In 1962 my family moved hundreds of miles away to White Bear Lake, Minnesota. My dad got a new job with another company. It was the middle of 8th grade for me and I was a stranger in what turned out to be a very cold climate compared to Livonia, Michigan. I remember being very homesick for Mark and my grenade worthy friends in Livonia. I felt I needed the warmth of their friendships to keep going in Minnesota. While it was not hard to make friends in White Bear Lake, it was hard to give up the friends I already had made. I remember getting into a fight with a kid in Minnesota (in the John after school) because he did not play hard in a volley ball game and he was on my side. I threw the grenade at him! I won the fight as he gave up, but I couldn't hit him in the face. As we fought I remember not really wanting to hurt him. I may have jumped on my own grenade because I decided I didn't really want to throw it. I made some new friends because I won though.



Sometime during the first year in Minnesota my parents arranged for me to take a bus to Detroit to stay with Mark for a week or so. I remember going to Olympia with Mark and his dad and having our pictures taken with some of the Red Wings including Gordie Howe. We went to Bill Gadsby's bar and talked with a few other Red wing players. Marks dad, Charles or Chas as I recall, was a pretty good pitcher in the Philadelphia farm system and seemed to know a lot of local sports people. It was great to get back to my old buddies, but the trip ended with a big K'boom.

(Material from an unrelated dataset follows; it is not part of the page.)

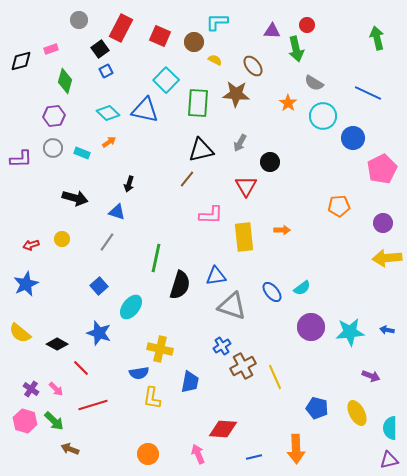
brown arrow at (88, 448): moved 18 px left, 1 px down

The bus and I arrived back in Minnesota, but my luggage went somewhere else. I had lots of pictures with friends and sports stars in that suitcase. I had the memories in my head and my suitcase, but I had no proof for the people in White Bear Lake. I know I felt bad at the time the luggage was lost, but maybe that was the break from the past that I needed to really get started in Minnesota. I know I stopped being homesick and I started to develop some really fine friendships in White Bear Lake. And I still remember the good time I had going back to my old friends. I remember Olympia where the Red Wings practiced while I took the photos. The memories became a part of my experience and changed me forever. But my memories were a young person's memories. They were mostly happy or at least enjoyable to look back to with a smile on my face.

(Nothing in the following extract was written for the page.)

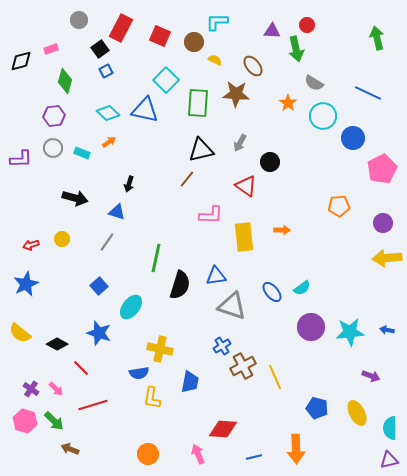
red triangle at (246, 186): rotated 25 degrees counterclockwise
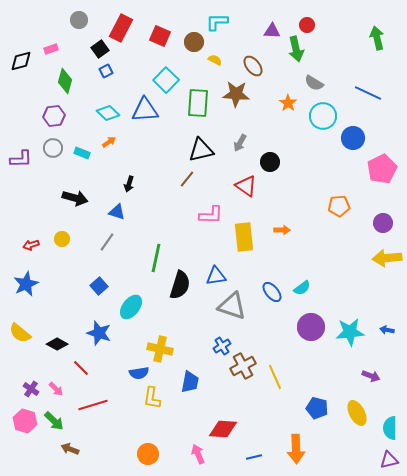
blue triangle at (145, 110): rotated 16 degrees counterclockwise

Things were different back then. I remember them as more fun...better times. I wonder if the times really changed or, if it has been just me. Do I see things differently now? Do I have a choice?



I know that memories are not always pleasant. I know that I have missing spaces of time in my life. I suspect that the time gaps are associated with events that I do not want to remember. I know I don't want to remember some of them because they still make me feel like I wanted to die at one point in my life. And I don't like or want to go back to feeling those feelings. They seem to be all too easy to bring back if I allow them appear.



The worst feelings I conjure are when I remember Nancy. She was my first love in the days when I did not even know how to kiss a girl. We knew each other from attending the same church. We were boyfriend and girlfriend from 9th grade until our marriage in 1970. We learned about love and life from each other until she died in 1972. She graduated from the University of Minnesota that year and we set out to go camping in the Grand Tetons before we looked for careers. I remember  laughing when it hailed on our pancakes one morning. But soon after that vacation she began feeling very poorly due to a worsening of her ulcerative colitis. By fall she had a surgery to remove her colon and she died shortly after the surgery from infection. I did not even see the grenade to jump on it!